IOA's Government & Policy Committee  with the support of IOA leadership submitted a written comment highlighting the important and unique role organizational ombuds play on many campuses by providing confidential, informal, impartial, and independent assistance to all college and university community members including complainants, respondents, and the administration, writing:

“It is essential that parties have someone on campus with whom they can discuss matters confidentially without triggering an obligation to report. Parties need to know that there is a confidential, reliable resource who can provide guidance on the situation, the process, and options for reporting and/or resolution so they can make informed choices and take appropriate action.

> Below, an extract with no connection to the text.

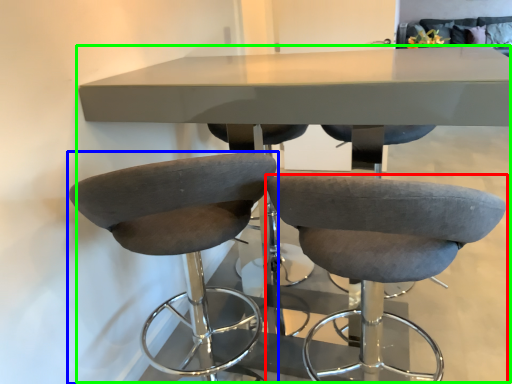
Question: Which is nearer to the chair (highlighted by a red box)? chair (highlighted by a blue box) or table (highlighted by a green box).

Choices:
 (A) chair
 (B) table

Answer: (A)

The organizational ombuds is essential in fulfilling that role.”

IOA’s comment acknowledged that the 2020 Amendments have been highly controversial but focused specifically on the notice standard and record-keeping, urging the department to retain these provisions:

“The standard embodied in the current regulations both fairly applies the law and, by focusing on the question of whether an official has authority to institute corrective measures, prevents properly structured programs from being considered mandatory reporters.” 

After the hearing and once its review of the current Title IX regulations is complete, the Department anticipates it will begin a formal proposed rule-making process to rewrite the Title IX rules.  At this time, the Title IX regulations as amended in 2020 remain in effect.